Als het regende en alle mensen op straat liepen met opgetrokken schouders en het hoofd gebogen, dan zei mijn moeder wel eens tegen me: “Dat snap ik niet. Waarom houdt iedereen het hoofd zo naar beneden? Nat wordt je toch.” Zij wilde haar hoofd liever omhoog houden, ondanks de regen. Mijn moeder heeft heel wat regen over zich heen gekregen. Ze had graag doorgeleerd. Maar een  middelbare school was er niet in haar dorp en haar vader vond in die tijd die dagelijkse “5 kilometer heen en weer fietsen voor een meisje alleen” naar de stad verderop onverantwoord. Haar hevige migraine-aanvallen, ook daar moest ze het mee doen. Goede medicatie was er destijds niet. Vaak zag ik die rimpels op haar voorhoofd verschijnen. Een aankondiging dat ma de dag erop in bed moest doorbrengen. De dag daarna krabbelde ze dan weer langzaam overeind, nam een bad en ging weer door waar ze gebleven was. Want naast de regen was er ook veel zon. Op haar werk in de dorpswinkel, vóór haar huwelijk, heeft ze haar hele leven met veel plezier teruggekeken. Ze heeft mij met veel liefde opgevoed. Spelletjes doen, wandelen in de bossen, voor mij en mijn poppen dezelfde kleren naaien. En ze verstond de kunst om mijn verblijf in het ziekenhuis, toen ik op mijn tiende reuma kreeg, aangenaam te maken, onder andere met ladingen roze koeken. Ma is enige tijd geleden in een verzorgingstehuis opgenomen. Haar dementie is een bui die niet meer te keren is. Maar ook nu blijf ik af en toe dat opgeheven hoofd weer terugzien. Toen ze laatst  de draad van haar verhaal kwijtraakte en ik voorzichtig zei “mam, nu weet ik niet meer wat je bedoelt”, zei ze heel ad rem “ik ook niet”.  En daar konden we samen om lachen. Nat word je toch, bij hevige regenbuien. De kunst is om daarbij het hoofd omhoog te blijven houden. Die kunst heeft mijn leven met reuma draagbaar gemaakt. Mam, dankjewel, en ik neem bij mijn volgende bezoek roze koeken voor je mee.

(maart 2013)

Lege zolder

Mensen denken soms dat mijn gezin een samengesteld geheel is. Dat onze grote zoon van 14 van mij of mijn man is met een eerdere partner. En dat onze kleine zoon van 6 er een is van ons samen. Er is inderdaad sprake van een andere ‘partner’. Reuma spreekt in ons huwelijk een woordje mee. Ook bij de vraag of we wel aan een tweede kind zouden beginnen. Na de geboorte van onze eerste zoon speelde mijn reuma namelijk ernstig op. Ik kon niks meer. Mezelf niet eens goed verzorgen, laat staan mijn eigen kind. Wat heb ik getobd in die eerste jaren als moeder.
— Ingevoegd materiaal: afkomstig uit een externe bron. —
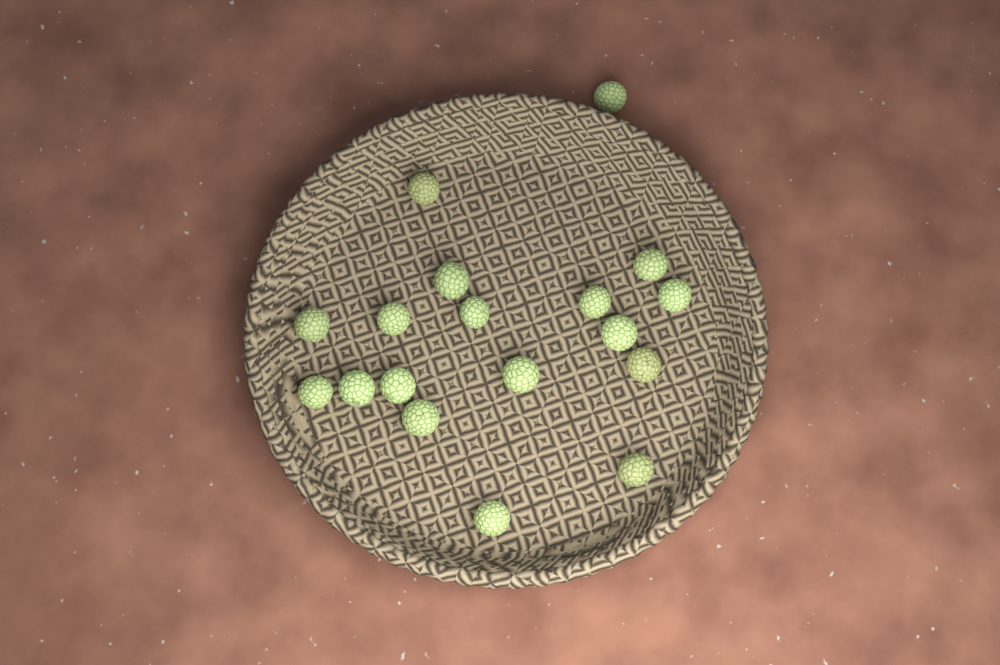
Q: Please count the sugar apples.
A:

Toen onze zoon uit zijn ledikantje groeide verdween dat naar zolder. Net als de kleertjes waar hij te groot voor werd. En het speelgoed waar hij klaar mee was. Wij wisten ondertussen niet wat te doen. Nog een kind? Nog een keer het risico dat mijn gezondheid zo zou verslechteren? We bleven twijfelen en de voorraad baby- en kinderspullen op zolder groeide.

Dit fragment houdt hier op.